#### Task data
=-=-=-=-=

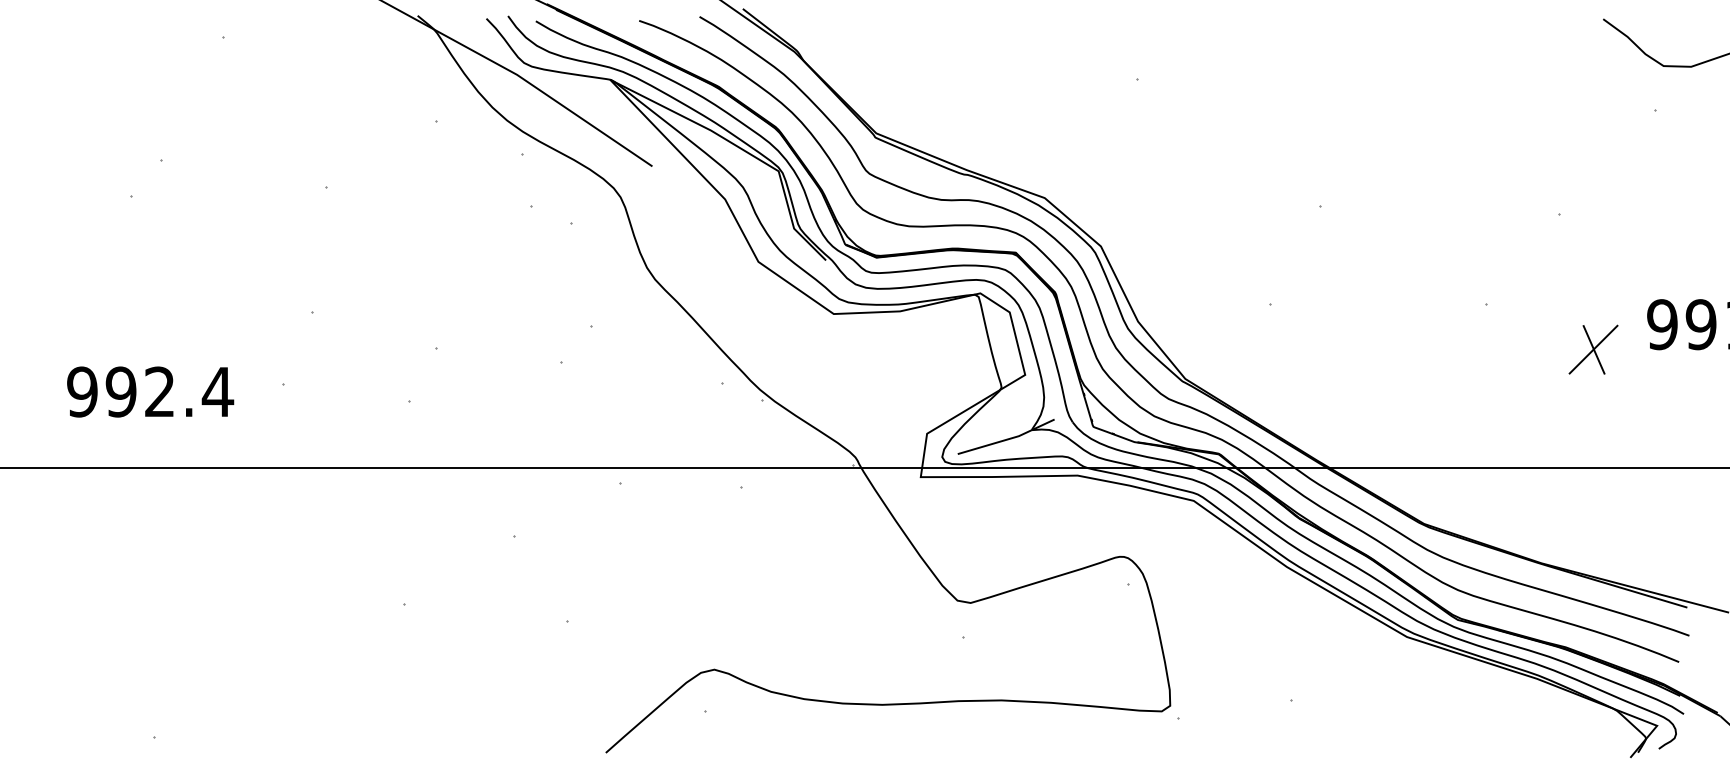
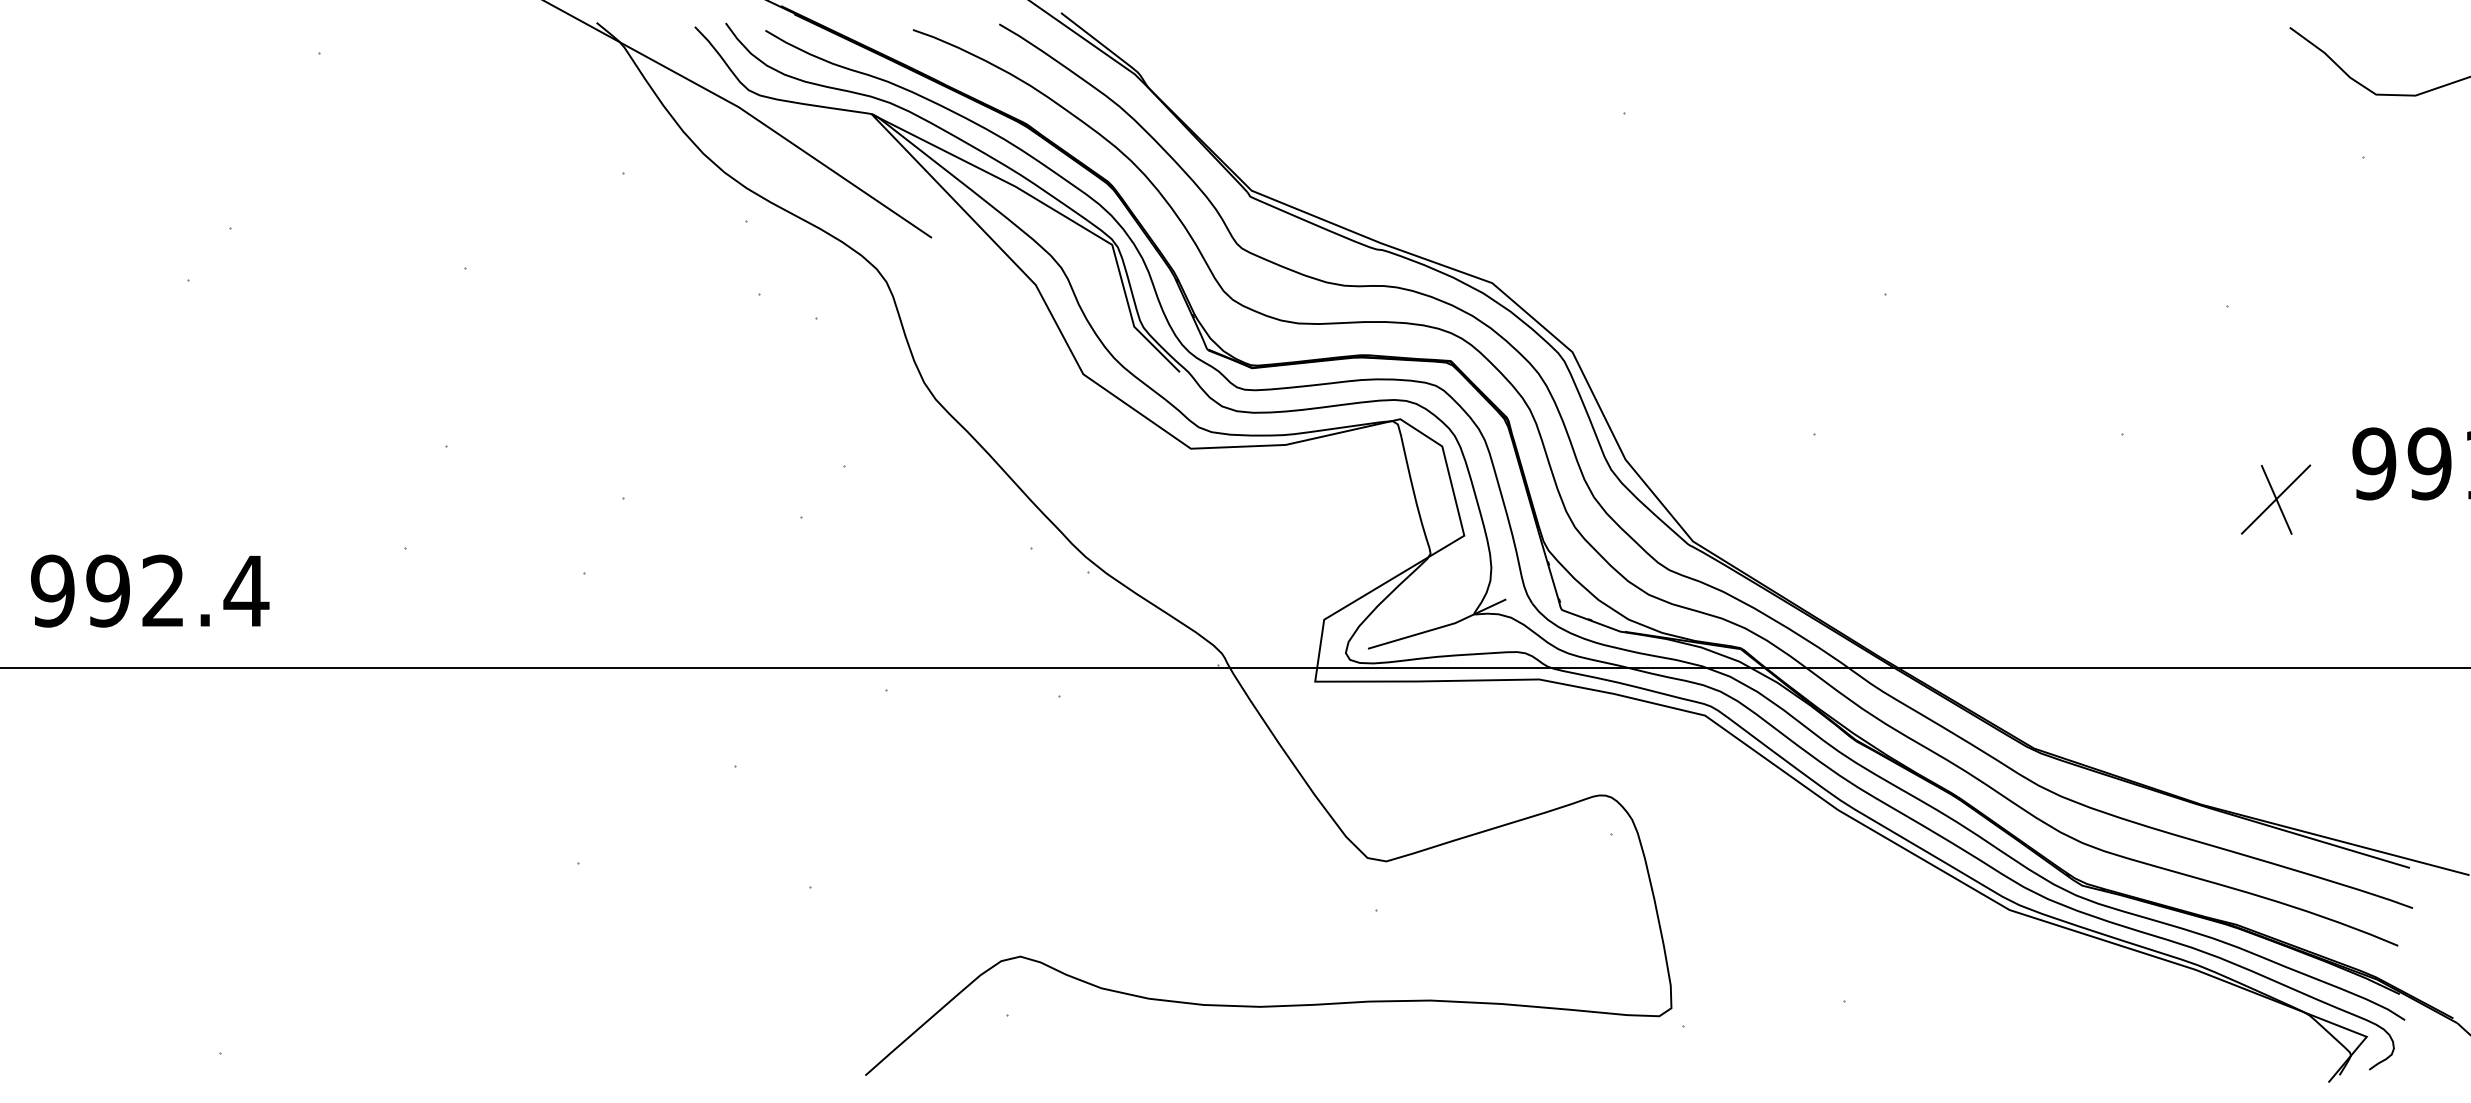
text: (150, 391) -> (150, 590), moved

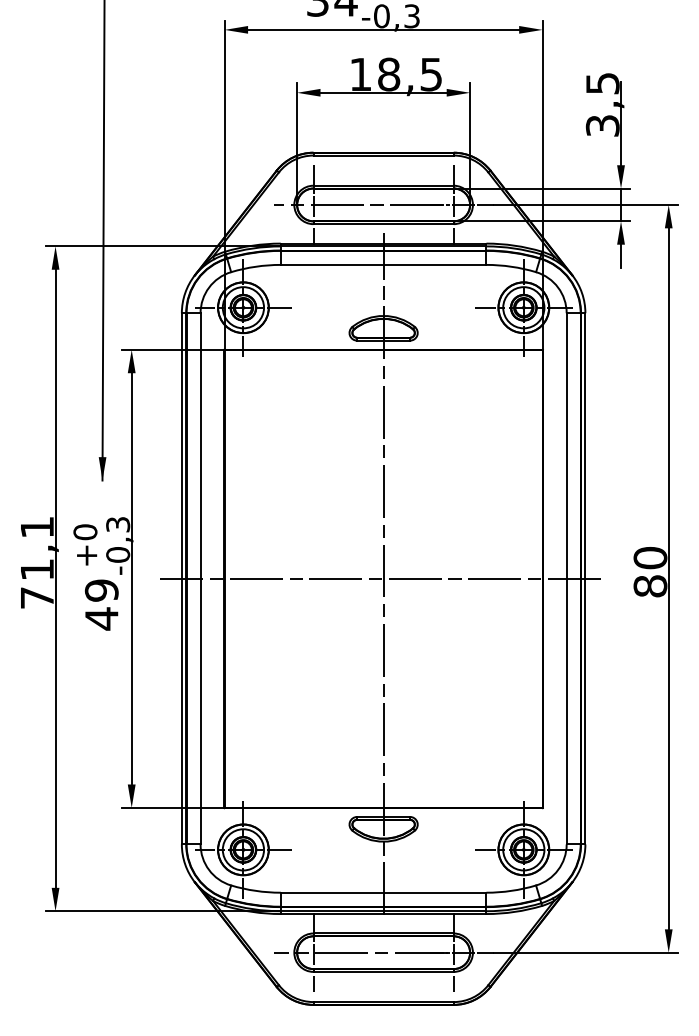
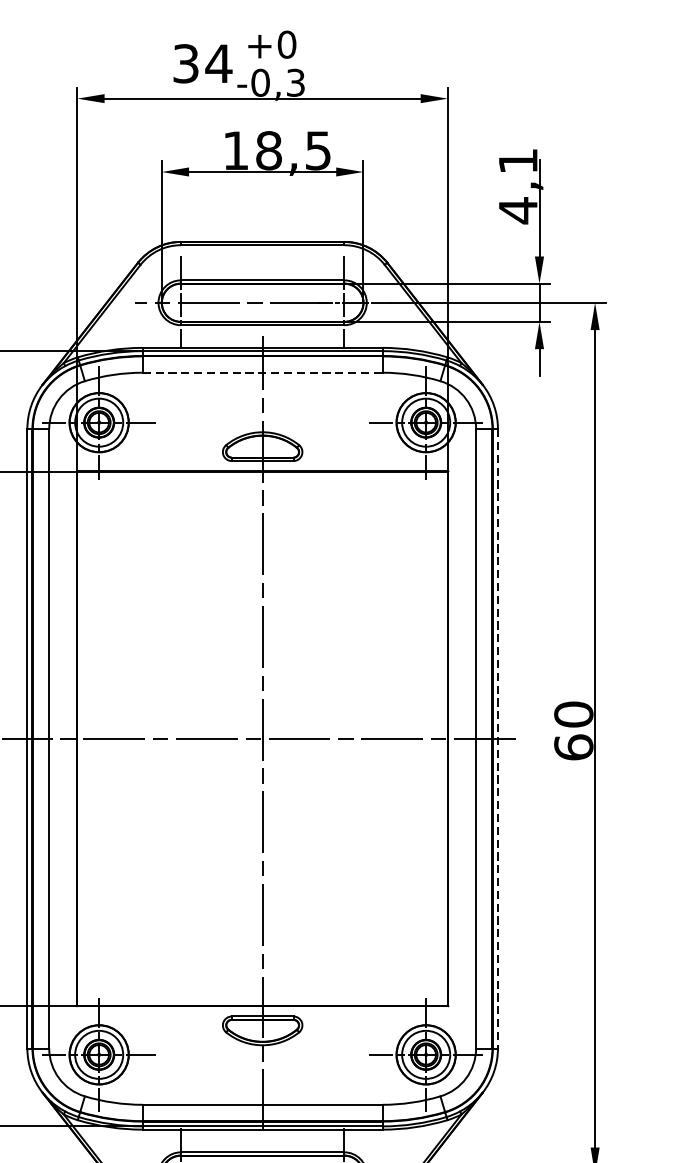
text: (602, 105) -> (517, 186), 3,5 -> 4,1
line: (383, 264) -> (262, 372), solid -> dashed
line: (585, 578) -> (498, 738), solid -> dashed
text: (650, 586) -> (573, 747), 80 -> 60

=-=-=-=-=

#### Exercise directions
Copy each line in the entries above where "dashed" turns up.

#### Written solution
line: (383, 264) -> (262, 372), solid -> dashed
line: (585, 578) -> (498, 738), solid -> dashed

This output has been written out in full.